The RolloutSkip utility accelerates RL training by caching and reusing pre-generated rollout data, avoiding redundant sequence generation during debugging, replay, or fixed-experiment runs.

It is suitable for:

  1. Re-running experiments with the same configuration
  2. Speeding up training by skipping repeated generation
  3. Reproducing rollout results in debugging

API and Usage Example

Trainer Adaptation

RolloutSkip is already supported in ``RayDAPOTrainer`` and ``RayPPOTrainer``.

Example integration:

.. code-block:: python

    from verl.utils.rollout_skip import RolloutSkip

    # Inside trainer.fit()
    rollout_skip = RolloutSkip(self.config, self.async_rollout_manager)
    rollout_skip.wrap_generate_sequences()


Basic Configuration

Add these parameters to enable RolloutSkip:

.. code-block:: bash

actor_rollout_ref.rollout.skip.enable=True
actor_rollout_ref.rollout.skip.dump_dir=/path/to/rollout_dump
actor_rollout_ref.rollout.skip.max_dump_step=10

Configuration Parameters

  • skip.enable: Enable or disable RolloutSkip.
  • skip.dump_dir: Root directory to save cached rollout data.
  • skip.max_dump_step: Maximum number of steps to cache.

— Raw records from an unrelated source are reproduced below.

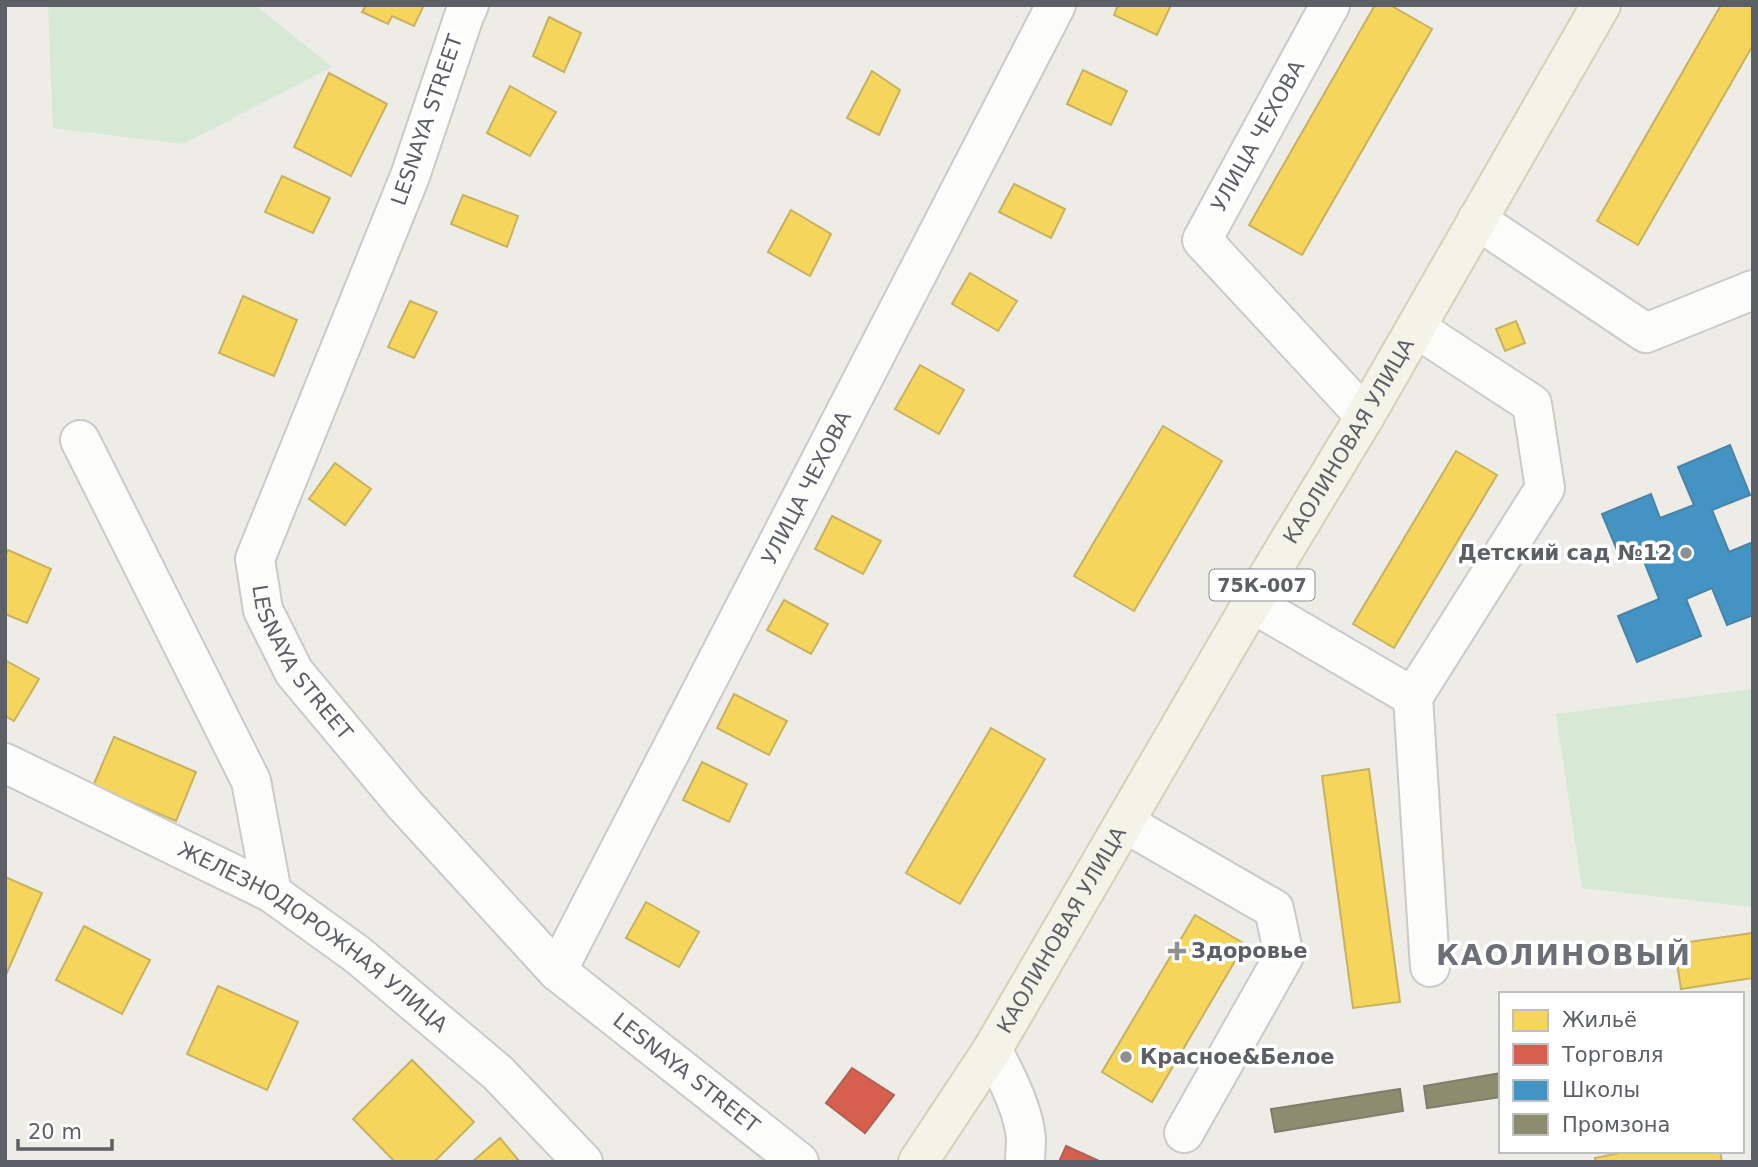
<svg xmlns="http://www.w3.org/2000/svg" width="1758" height="1167" font-family="'DejaVu Sans',sans-serif">
  <rect width="100%" height="100%" fill="#edece7"/>
  <!-- green -->
  <g fill="#d5e9d5">
    <path d="M48,5H255L332,67L183,144L53,128Z"/>
    <path d="M1753,689V907L1582,888L1556,714Z"/>
  </g>
  <!-- homes -->
  <g fill="#f6d55c" stroke="#c8b25f" stroke-width="2">
    <path d="M366,5H424L414,26L392,16L388,24L362,12Z"/>
    <path d="M1118,5H1171L1157,35L1114,15Z"/>
    <path d="M1375,5H1390L1432,29L1302,255L1249,225Z"/>
    <path d="M1721,5H1753V45L1638,245L1597,221Z"/>
    <path d="M549,17L581,33L564,72L533,56Z"/>
    <path d="M1083,70L1127,91L1111,125L1067,104Z"/>
    <path d="M872,71L900,90L879,135L847,118Z"/>
    <path d="M329,73L387,104L351,176L294,147Z"/>
    <path d="M510,86L556,112L530,156L487,133Z"/>
    <path d="M282,176L330,198L313,233L265,212Z"/>
    <path d="M1014,184L1065,209L1051,238L999,212Z"/>
    <path d="M463,195L518,216L507,247L451,224Z"/>
    <path d="M791,210L831,234L810,276L768,252Z"/>
    <path d="M970,273L1017,301L998,331L952,304Z"/>
    <path d="M243,296L297,320L274,376L219,353Z"/>
    <path d="M410,301L437,312L414,358L388,347Z"/>
    <path d="M1516,321L1525,343L1505,351L1496,329Z"/>
    <path d="M920,365L964,390L939,434L895,409Z"/>
    <path d="M1163,426L1222,461L1134,611L1074,576Z"/>
    <path d="M1456,451L1497,475L1394,648L1353,624Z"/>
    <path d="M335,463L371,489L345,525L309,499Z"/>
    <path d="M832,516L881,541L863,574L815,549Z"/>
    <path d="M8,550L51,569L27,623L5,614V556Z"/>
    <path d="M784,600L828,624L811,654L767,630Z"/>
    <path d="M5,660L39,679L14,721L5,716Z"/>
    <path d="M734,694L787,721L769,755L717,728Z"/>
    <path d="M991,728L1045,759L960,904L906,873Z"/>
    <path d="M114,737L196,772L176,821L93,786Z"/>
    <path d="M702,762L747,784L729,822L683,800Z"/>
    <path d="M1369,769L1400,1002L1353,1008L1322,776Z"/>
    <path d="M5,877L42,893L5,977Z"/>
    <path d="M646,902L699,932L679,967L626,938Z"/>
    <path d="M1195,915L1245,944L1152,1102L1102,1072Z"/>
    <path d="M84,926L150,960L122,1014L56,980Z"/>
    <path d="M1753,933V978L1681,989L1674,944Z"/>
    <path d="M218,986L298,1022L267,1090L187,1054Z"/>
    <path d="M412,1060L474,1122L434,1162H395L353,1119Z"/>
    <path d="M500,1138L520,1162H472Z"/>
    <path d="M1630,1151H1720L1722,1162H1595V1158Z"/>
  </g>
  <!-- shops -->
  <g fill="#d6604d" stroke="#b16054" stroke-width="2">
    <path d="M852,1068L894,1095L865,1133L826,1103Z"/>
    <path d="M1066,1146L1099,1161V1162H1059Z"/>
  </g>
  <!-- schools -->
  <path fill="#4393c3" stroke="#4a83a7" stroke-width="2" d="M1730,445L1750,495L1712,510L1729,552L1753,542V615L1727,625L1712,588L1686,599L1701,636L1637,662L1618,616L1659,599L1641,554L1622,562L1602,514L1651,494L1660,518L1694,505L1678,467Z"/>
  <!-- industry -->
  <g fill="#8c8c6e" stroke="#7e7e6b" stroke-width="2">
    <path d="M1501,1073V1097L1427,1108L1424,1086Z"/>
    <path d="M1400,1089L1403,1111L1275,1132L1271,1109Z"/>
  </g>
  <g fill="none" stroke-linecap="round" stroke-linejoin="round">
    <!-- minor casing -->
    <g stroke="#c9cac9" stroke-width="42">
      <g id="minor">
        <path id="s1" d="M469,5L464,16L410,176L255,559L263,610L294,672L405,805L557,971L799,1162"/>
        <path d="M1330,5L1202,240L1365,416"/>
        <path d="M1477,220L1646,333L1753,290"/>
        <path d="M1416,328L1532,404L1545,488L1413,697L1430,967"/>
        <path d="M80,440L251,781L272,893"/>
        <path d="M1252,603L1413,697"/>
        <path id="s2" d="M5,763L272,893L358,955L498,1073L583,1162"/>
        <path d="M1125,823L1274,909L1284,956L1184,1133"/>
        <path id="s3" d="M557,971L1056,5"/>
        <path d="M992,1050C1006,1075 1024,1110 1026,1139C1026,1147 1025,1154 1025,1162"/>
      </g>
    </g>
    <!-- major casing -->
    <g stroke="#d5d1b5" stroke-width="42">
      <g id="major">
        <path id="s4" d="M918,1162L992,1050L1252,603L1365,416L1601,5"/>
      </g>
    </g>
    <!-- minor -->
    <use href="#minor" stroke="#fcfcfb" stroke-width="38"/>
    <!-- major -->
    <use href="#major" stroke="#f3f3e8" stroke-width="38"/>
  </g>
  <!-- markers -->
  <g fill="#8f9092" stroke="#fff" stroke-width="2.5">
    <circle cx="1686" cy="553" r="7"/>
    <path d="M1173.5 940.5h7v7h7v7h-7v7h-7v-7h-7v-7h7z"/>
    <circle cx="1126" cy="1057" r="7"/>
  </g>
  <g text-anchor="middle" dominant-baseline="central" stroke-width="7" stroke-linejoin="round" paint-order="stroke">
    <!-- shield labels -->
    <rect fill="#fff" stroke="#8d8f93" stroke-width="2" x="1209.5" y="569.5" width="105" height="31" rx="5"/>
    <g font-size="19" font-weight="bold" fill="#5c5f65">
      <text x="1262" y="585">75К-007</text>
    </g>
    <!-- street labels -->
    <g font-size="21" fill="#5c5f65" stroke="#fff">
      <text transform="translate(427 120) rotate(-71)">LESNAYA STREET</text>
      <text transform="translate(1258 136) rotate(-61)">УЛИЦА ЧЕХОВА</text>
      <text stroke="none"><textPath href="#s4" startOffset="840">КАОЛИНОВАЯ УЛИЦА</textPath></text>
      <text stroke="none"><textPath href="#s3" startOffset="544">УЛИЦА ЧЕХОВА</textPath></text>
      <text stroke="none"><textPath href="#s1" startOffset="710">LESNAYA STREET</textPath></text>
      <text stroke="none"><textPath href="#s4" startOffset="273">КАОЛИНОВАЯ УЛИЦА</textPath></text>
      <text stroke="none"><textPath href="#s2" startOffset="355">ЖЕЛЕЗНОДОРОЖНАЯ УЛИЦА</textPath></text>
      <text stroke="none"><textPath href="#s1" startOffset="1278">LESNAYA STREET</textPath></text>
    </g>
    <!-- poi labels -->
    <g font-size="21" font-weight="bold" fill="#5c5f65" stroke="#fff" text-anchor="start">
      <text x="1672" y="553" text-anchor="end">Детский сад №12</text>
      <text x="1191" y="951">Здоровье</text>
      <text x="1140" y="1057">Красное&amp;Белое</text>
    </g>
    <!-- district labels -->
    <g font-size="28" font-weight="bold" letter-spacing="2" fill="#6d7177" stroke="#fff">
      <text x="1564" y="955">КАОЛИНОВЫЙ</text>
    </g>
  </g>
  <!-- border -->
  <rect width="1758" height="1167" fill="none" stroke="#5c5f65" stroke-width="14"/>
  <!-- legend -->
  <rect x="1499" y="992" width="245" height="161" fill="#ffffff" stroke="#bebfc1" stroke-width="2"/>
  <rect x="1513" y="1010" width="35" height="21" fill="#f6d55c" stroke="#bebfc1" stroke-width="2"/>
  <text x="1562" y="1027" font-size="21" fill="#5c5f65">Жильё</text>
  <rect x="1513" y="1044" width="35" height="21" fill="#d6604d" stroke="#bebfc1" stroke-width="2"/>
  <text x="1562" y="1062" font-size="21" fill="#5c5f65">Торговля</text>
  <rect x="1513" y="1080" width="35" height="21" fill="#4393c3" stroke="#bebfc1" stroke-width="2"/>
  <text x="1562" y="1097" font-size="21" fill="#5c5f65">Школы</text>
  <rect x="1513" y="1114" width="35" height="21" fill="#8c8c6e" stroke="#bebfc1" stroke-width="2"/>
  <text x="1562" y="1132" font-size="21" fill="#5c5f65">Промзона</text>
  <!-- scale -->
  <path d="M18 1139v10h94v-10" fill="none" stroke="#5c5f65" stroke-width="3.5"/>
  <text x="28" y="1139" font-size="21" fill="#5c5f65" stroke="#ffffff" stroke-width="5" paint-order="stroke">20 m</text>
</svg>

Cached Directory Structure

The directory structure is automatically generated to isolate different experiments:

.. code-block:: text

{dump_dir}/{exp_name}_{project_name}/
└── GBS{gbs}_N{n}_in{prompt_len}_out{response_len}/
    ├── train_step__gen_step.txt
    ├── genstep_000001/
    │   ├── new_batch.dp
    │   ├── gen_batch.dp
    │   └── meta.json
    └── genstep_000002/

Each genstep_* folder contains:

  • new_batch.dp: Input prompt batch
  • gen_batch.dp: Generated response batch
  • meta.json: Step metadata